I am heartened to see that we have adopted great flexibility in our education system ("Learn for skills and life, not just grades: Heng Swee Keat"; March 7, and "Learning for life? Policies, parents need to change too"; March 19).
Gone are the days of rigidity that constrain one in developing one's potential to the fullest. It spells hope for the late bloomers, who may have walked around with a chip on their shoulders.
Learners have more avenues and choices to pursue something that will bring their worth to the fore.
But there is still this underlying desire to pursue a university degree, which is all well if they do so for the right expectations of what it can get them.
However, this needs to be put into perspective.
Nothing defies the law of demand and supply. When supply exceeds demand, prices drop.
In this context, when we have 15,000 new graduates yearly pounding the streets for employment, it is only to be expected that the starting salaries for the newly minted degree holders will drop.
It is highly possible that one will take longer to be employed or experience underemployment for jobs that underutilise their academic preparations.
Competition among job seekers will be keen, not just from within Singapore but also from people from around the world.

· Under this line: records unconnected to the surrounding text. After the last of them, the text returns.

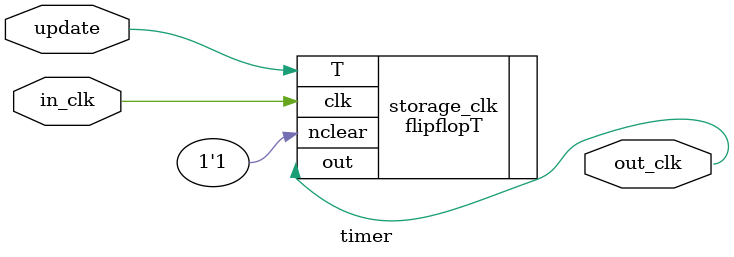
<source format=v>
module timer(
	input in_clk,
	input update,
	output out_clk
);
	
	flipflopT storage_clk(.T(update), .nclear(1'b1), .out(out_clk), .clk(in_clk));	// Update clock if not sleep
endmodule

</source>
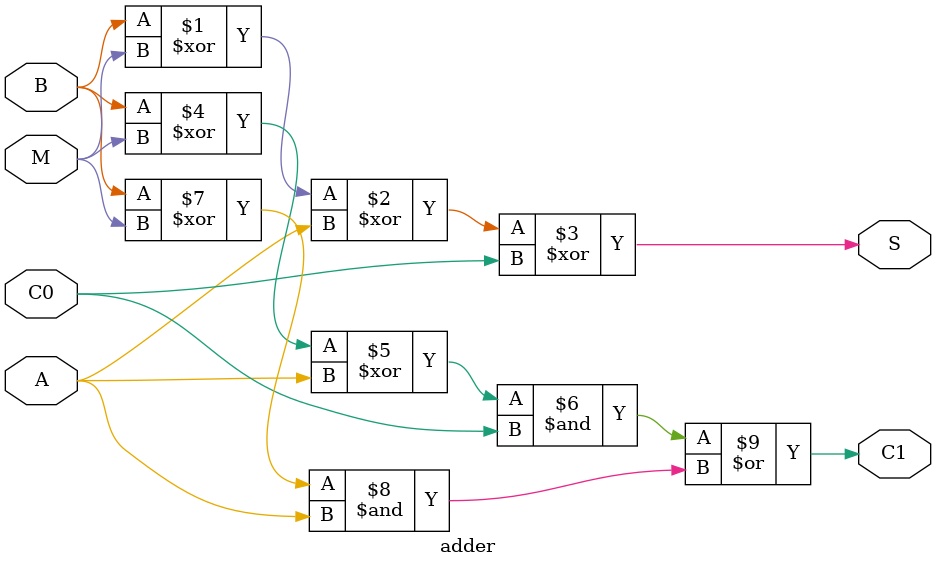
<source format=v>
`timescale 1ns / 1ps
module adder(A, B, C1, S, C0, M);
output C1, S;
input A, B, C0, M;

assign S=(((B^M)^A)^C0);
assign C1= (((B^M)^A) & C0) | ((B^M) & A);


endmodule

</source>
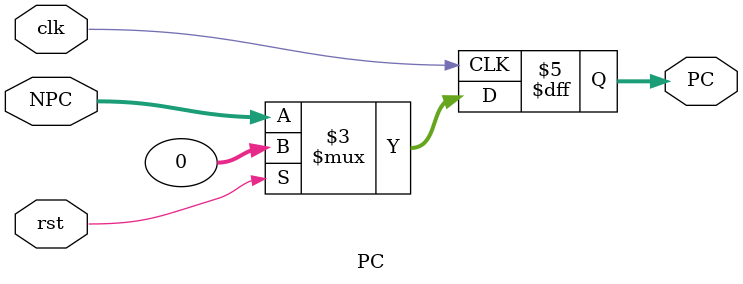
<source format=v>
module PC( clk, rst, NPC, PC );

  input              clk;
  input              rst;
  input       [31:0] NPC;
  output reg  [31:0] PC;

  always @(negedge clk)
    if (rst) 
      PC <= 32'h0000_0000;
//      PC <= 32'h0000_3000;
    else
      PC <= NPC;
      
endmodule


</source>
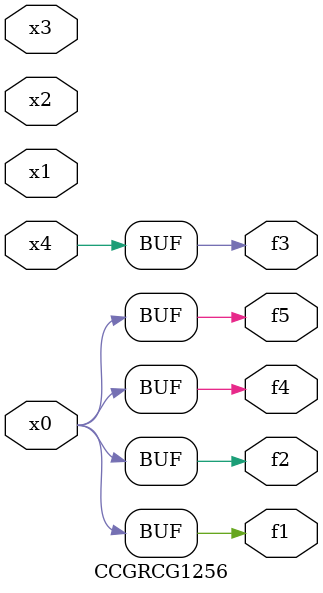
<source format=v>
module CCGRCG1256(
	input x0, x1, x2, x3, x4,
	output f1, f2, f3, f4, f5
);
	assign f1 = x0;
	assign f2 = x0;
	assign f3 = x4;
	assign f4 = x0;
	assign f5 = x0;
endmodule

</source>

The traditional prerequisites of good grades and famous schools all become hygiene factors in the recruitment of talents. Employers are spoilt for choice.
In this competitive landscape, it takes ingenuity to distinguish oneself from the pack. Networking, internships, community service, language ability, leadership qualities and being widely travelled will save one from the reject pile on a recruiter's desk.
Job seekers may have to cast their nets wider by leaving their comfort zones and seeking greener pastures overseas. One may have to consider being an entrepreneur out of necessity, which can be an attractive proposition in an age of great uncertainties.
It is important to manage one's expectation of what a university degree can get you.
If you still harbour the arcane notion that it will bring you high pay and the attendant flashy good life of cars, condos and cash - think again. You just might be disillusioned.
But the saving grace of a changed world is that it offers us choices. It ushers in a new paradigm of possibilities in how we work, live and play. It redefines success in a meaningful way to each individual.
A university education helps you open up the possibilities ahead. It is not a pass to the promised land of old.